Here also the New Age is not logically compatible with the implications of step spirituality. Only Catholic Christianity properly acknowledges God's love and holiness as well as man's fallen but still redeemable nature. Eastern religions not sufficient Other religions fall short in this regard. Eastern religions do not clearly distinguish between the creature and the Creator and hence cannot logically accommodate any idea of salvation "from outside.
Family Background and Childhood History. The child will then as an adult follow that path, either by becoming an alcoholic or addict, or by marrying one. There is usually a pattern of abuse, sometimes physical, more often verbal; there can be non-verbal abuse shown as a lack of love.
Hitting a Bottom. The bottom that every alcoholic or addict hits is the beginning of recovery. You can see many stories of alcoholics and addicts hitting a bottom in this web search. Once one accepts the God-given grace for recovery, one becomes receptive to the grace given for conversion.
One more point: the descent to the bottom and the ascent to recovery for alcoholics and addicts are steep, like a V-shaped curve. For co-dependents and those suffering from process addictions food, work, people , the curve is shallower, U-shaped. The bottom is less well-defined but it is still there.
And a bunch of people sitting around a table. What the …! A couple of guys are saying Hello, come on in…. Later my first step to sobriety. I came back to that church and went to Mass for the first time in many years. Mary Josep h. I am so sad and depressed. Is this my calling? She must be doing volunteer work like me. She looks great, lost a lot o weight since high school. We talk. I go to a strange parish for this, call up the priest and make an appointment.

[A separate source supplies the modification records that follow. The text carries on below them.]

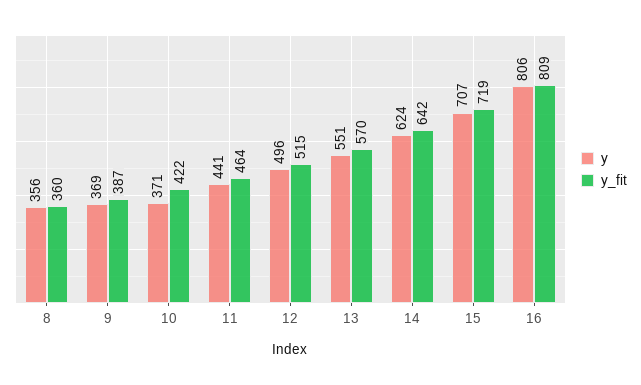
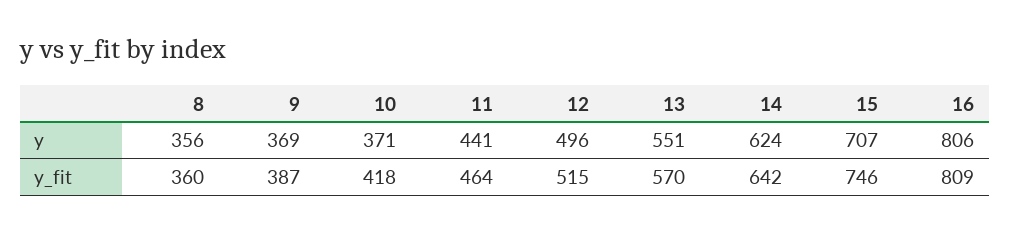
  {
    "y": {
      "8": 356,
      "9": 369,
      "10": 371,
      "11": 441,
      "12": 496,
      "13": 551,
      "14": 624,
      "15": 707,
      "16": 806
    },
    "y_fit": {
      "8": 360,
      "9": 387,
-     "10": 422,
+     "10": 418,
      "11": 464,
      "12": 515,
      "13": 570,
      "14": 642,
-     "15": 719,
+     "15": 746,
      "16": 809
    }
  }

Venerable Matt Talbot by: Terry Nelson. Member Login Donate 0 Items. Substituting the cup that sanctifies for the cup that stupefies. View More Posts. Marian Meditations.
We pray, through the intercession of co-patrons, for the following:. For continued growth of the Calix Society For deceased members of the Calix Society For all those who struggle with addiction For all those who are in recovery from addiction. Submit your prayer intentions here. Prayer Intention Form Let us know the intention you would like to submit to the Calix Society's prayer list.